A Pakistani man was convicted today of gunning down dozens of people during the November 2008 terrorist attack in Mumbai.
Mohammed Ajmal Kasab is the lone survivor out of 10 gunmen who killed 166 people in the three-day rampage.
Prosecutors said he and an accomplice killed 58 people and wounded 104 others at one of Mumbai’s busiest railway stations.
Judge ML Tahiliyani acquitted two Indians who had been accused of helping plot the attacks.
India blames a Pakistan-based militant group, Lashkar-e-Taiba, for the attack.
Sentencing was set for tomorrow, when Kasab faces a possible death penalty.
In his verdict, the judge said Kasab was a member of Lashkar-e-Taiba.
The evidence against Kasab included footage from closed circuit cameras sited in and around the train station and the testimony of more than 600 witnesses.
The trial was conducted in four languages in a special court in Mumbai’s high security Arthur Road jail, where Kasab was held since his arrest. He was arrested on the first night of the siege.
On Monday, security at the prison and the surrounding areas was exceptionally tight, with armed police and paramilitary troops on alert.
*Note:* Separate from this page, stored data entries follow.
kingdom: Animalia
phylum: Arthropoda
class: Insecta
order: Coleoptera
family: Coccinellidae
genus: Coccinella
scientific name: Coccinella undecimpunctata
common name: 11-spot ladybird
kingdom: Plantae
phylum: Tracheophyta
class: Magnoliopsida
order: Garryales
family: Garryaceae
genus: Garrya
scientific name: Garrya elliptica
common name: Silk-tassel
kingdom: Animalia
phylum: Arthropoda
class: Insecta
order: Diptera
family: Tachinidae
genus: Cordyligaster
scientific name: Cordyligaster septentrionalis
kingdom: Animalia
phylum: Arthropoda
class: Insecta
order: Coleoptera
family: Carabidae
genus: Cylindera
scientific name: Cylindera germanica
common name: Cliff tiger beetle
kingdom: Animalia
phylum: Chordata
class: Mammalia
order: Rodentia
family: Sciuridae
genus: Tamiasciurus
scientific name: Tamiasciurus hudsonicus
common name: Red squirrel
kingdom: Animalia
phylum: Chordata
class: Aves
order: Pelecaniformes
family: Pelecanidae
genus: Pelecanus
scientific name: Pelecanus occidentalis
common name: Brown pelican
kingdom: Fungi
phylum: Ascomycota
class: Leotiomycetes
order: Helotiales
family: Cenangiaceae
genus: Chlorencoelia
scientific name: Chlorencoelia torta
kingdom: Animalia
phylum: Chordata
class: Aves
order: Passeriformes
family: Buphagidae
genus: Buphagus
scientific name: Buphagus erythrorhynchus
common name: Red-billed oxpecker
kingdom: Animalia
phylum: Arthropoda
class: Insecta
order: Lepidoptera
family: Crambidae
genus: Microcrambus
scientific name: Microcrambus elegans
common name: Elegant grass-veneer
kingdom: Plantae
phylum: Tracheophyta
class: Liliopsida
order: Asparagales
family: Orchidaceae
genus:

Despite its complexity, the trial lasted only about a year. This was unusually quick for India’s notoriously slow judicial system.
One of the memorable moments in the trial came in July, when Kasab made a surprise confession and admitted to committing the killings. He later retracted that statement and claimed he had been tortured.
The attacks and subsequent investigation have added pressure to the already tense relationship between India and Pakistan.